Rheinhessen im Bundesland Rheinland-Pfalz ist das größte deutsche Anbaugebiet. Etwa ein Fünftel der Gesamtfläche Rheinhessens wird für den Weinbau genutzt. Der Name stammt aus der Zeit von 1816 bis 1919 als Provinz des Großherzog­tums Hessen. Der Rhein begrenzt das Gebiet im Norden und Osten, mit dem Rheinknie bei Bingen, über Mainz bis Worms im Süden. Auf der linken Rheinseite erstreckt sich das Rhein­hessische Hügelland (Land der 1000 Hügel) etwa bis Alzey. Die Anbau­gebiete Pfalz (südlich), Nahe (westlich bei Bad Kreuznach) und Rheingau (nördlich am anderen Rheinufer) sind angrenzend. Rheinhessen gehört zu den wärmsten deutschen Anbau­gebieten. Geschützt durch die Berge von Odenwald und Taunus herrscht ein mildes Klima, das für den Weinbau nahezu optimal ist. Löss ist das haupt­sächliche Ausgangs­gestein in Rheinhessen, für den Weinbau sind unter anderem auch die Bodenarten Sand, Mergel, Kalkstein, Ton und Rotliegend von Bedeutung. Rheinhessen gehört zu den Regionen mit relativ wenig Niederschlag, aber vielerorts sorgt eine tiefe Lössdecke sowie Mergel- und Tonböden für einen guten Wasser­haushalt.

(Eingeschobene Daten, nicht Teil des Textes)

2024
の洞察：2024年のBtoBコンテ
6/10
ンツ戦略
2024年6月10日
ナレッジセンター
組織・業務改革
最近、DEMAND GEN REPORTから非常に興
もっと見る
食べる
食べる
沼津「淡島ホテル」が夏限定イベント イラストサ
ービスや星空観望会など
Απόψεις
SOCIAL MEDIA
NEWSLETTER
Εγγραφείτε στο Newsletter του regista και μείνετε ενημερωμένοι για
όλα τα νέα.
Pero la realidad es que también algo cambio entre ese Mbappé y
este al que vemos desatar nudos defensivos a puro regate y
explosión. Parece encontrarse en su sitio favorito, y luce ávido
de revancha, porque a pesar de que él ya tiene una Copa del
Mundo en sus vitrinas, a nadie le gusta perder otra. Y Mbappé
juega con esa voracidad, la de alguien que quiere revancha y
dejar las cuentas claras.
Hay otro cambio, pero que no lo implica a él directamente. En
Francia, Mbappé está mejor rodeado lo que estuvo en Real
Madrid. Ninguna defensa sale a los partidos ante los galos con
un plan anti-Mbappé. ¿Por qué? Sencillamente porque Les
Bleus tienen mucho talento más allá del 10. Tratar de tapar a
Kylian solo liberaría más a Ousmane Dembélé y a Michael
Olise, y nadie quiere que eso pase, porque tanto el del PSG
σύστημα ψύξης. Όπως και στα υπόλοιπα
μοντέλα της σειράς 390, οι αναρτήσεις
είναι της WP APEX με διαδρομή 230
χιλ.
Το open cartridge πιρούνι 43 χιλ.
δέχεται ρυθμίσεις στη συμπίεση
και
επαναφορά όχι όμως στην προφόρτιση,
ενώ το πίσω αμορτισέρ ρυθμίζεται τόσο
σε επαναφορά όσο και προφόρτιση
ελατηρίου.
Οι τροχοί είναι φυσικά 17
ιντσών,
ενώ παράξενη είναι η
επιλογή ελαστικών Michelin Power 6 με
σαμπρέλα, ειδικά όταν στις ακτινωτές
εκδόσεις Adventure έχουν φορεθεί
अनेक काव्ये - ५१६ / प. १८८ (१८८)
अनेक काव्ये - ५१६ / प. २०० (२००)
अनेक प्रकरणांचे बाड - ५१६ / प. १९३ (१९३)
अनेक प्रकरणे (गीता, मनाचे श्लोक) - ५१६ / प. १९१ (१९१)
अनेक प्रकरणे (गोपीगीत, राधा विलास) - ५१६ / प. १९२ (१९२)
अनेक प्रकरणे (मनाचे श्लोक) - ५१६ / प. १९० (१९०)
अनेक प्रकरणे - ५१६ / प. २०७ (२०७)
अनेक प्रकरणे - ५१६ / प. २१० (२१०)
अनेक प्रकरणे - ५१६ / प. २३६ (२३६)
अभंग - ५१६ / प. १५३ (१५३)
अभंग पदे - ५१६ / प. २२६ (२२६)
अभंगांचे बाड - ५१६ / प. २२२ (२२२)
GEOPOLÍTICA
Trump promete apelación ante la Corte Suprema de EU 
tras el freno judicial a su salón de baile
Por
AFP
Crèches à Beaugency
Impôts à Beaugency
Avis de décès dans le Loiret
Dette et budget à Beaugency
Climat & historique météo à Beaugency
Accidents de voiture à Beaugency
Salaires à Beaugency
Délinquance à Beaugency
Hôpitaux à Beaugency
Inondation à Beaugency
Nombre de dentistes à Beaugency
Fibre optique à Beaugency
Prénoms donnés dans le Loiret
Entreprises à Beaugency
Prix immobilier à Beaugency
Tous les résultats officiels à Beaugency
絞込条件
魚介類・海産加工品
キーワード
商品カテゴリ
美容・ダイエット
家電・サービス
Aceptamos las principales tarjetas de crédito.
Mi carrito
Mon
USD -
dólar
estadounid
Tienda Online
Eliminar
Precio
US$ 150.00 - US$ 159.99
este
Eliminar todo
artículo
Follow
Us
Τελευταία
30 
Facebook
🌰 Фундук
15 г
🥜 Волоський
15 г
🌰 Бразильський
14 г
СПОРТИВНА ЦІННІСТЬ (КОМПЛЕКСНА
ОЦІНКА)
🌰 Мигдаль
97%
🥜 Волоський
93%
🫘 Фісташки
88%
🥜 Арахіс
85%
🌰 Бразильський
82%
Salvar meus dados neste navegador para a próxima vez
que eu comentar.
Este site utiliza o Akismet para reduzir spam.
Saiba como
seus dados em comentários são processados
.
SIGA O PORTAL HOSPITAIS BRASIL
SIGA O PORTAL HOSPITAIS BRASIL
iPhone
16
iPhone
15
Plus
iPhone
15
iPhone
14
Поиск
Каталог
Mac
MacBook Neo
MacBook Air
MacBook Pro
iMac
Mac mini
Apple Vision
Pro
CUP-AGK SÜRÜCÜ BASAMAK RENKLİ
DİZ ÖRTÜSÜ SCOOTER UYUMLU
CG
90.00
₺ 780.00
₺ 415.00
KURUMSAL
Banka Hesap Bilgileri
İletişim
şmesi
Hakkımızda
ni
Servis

Das Anbaugebiet ist in die Bereiche Bingen, Nierstein und Wonnegau mit 24 Großlagen und 434 Einzellagen gegliedert. Nur vier Gemeinden in Rheinhessen betreiben keinen Weinbau auf der eigenen Gemarkung. Viele Spitzenlagen gehören zur Rheinfront um Nackenheim, Nierstein und Oppenheim im Zentrum des Bereiches Nierstein. Am Roten Hang zwischen Nackenheim und Nierstein befinden sich die bekanntesten Steillagen Rheinhessens. Die namens­gebenden roten Schieferböden (Rotliegend) sind vor allem mit Riesling bestockt.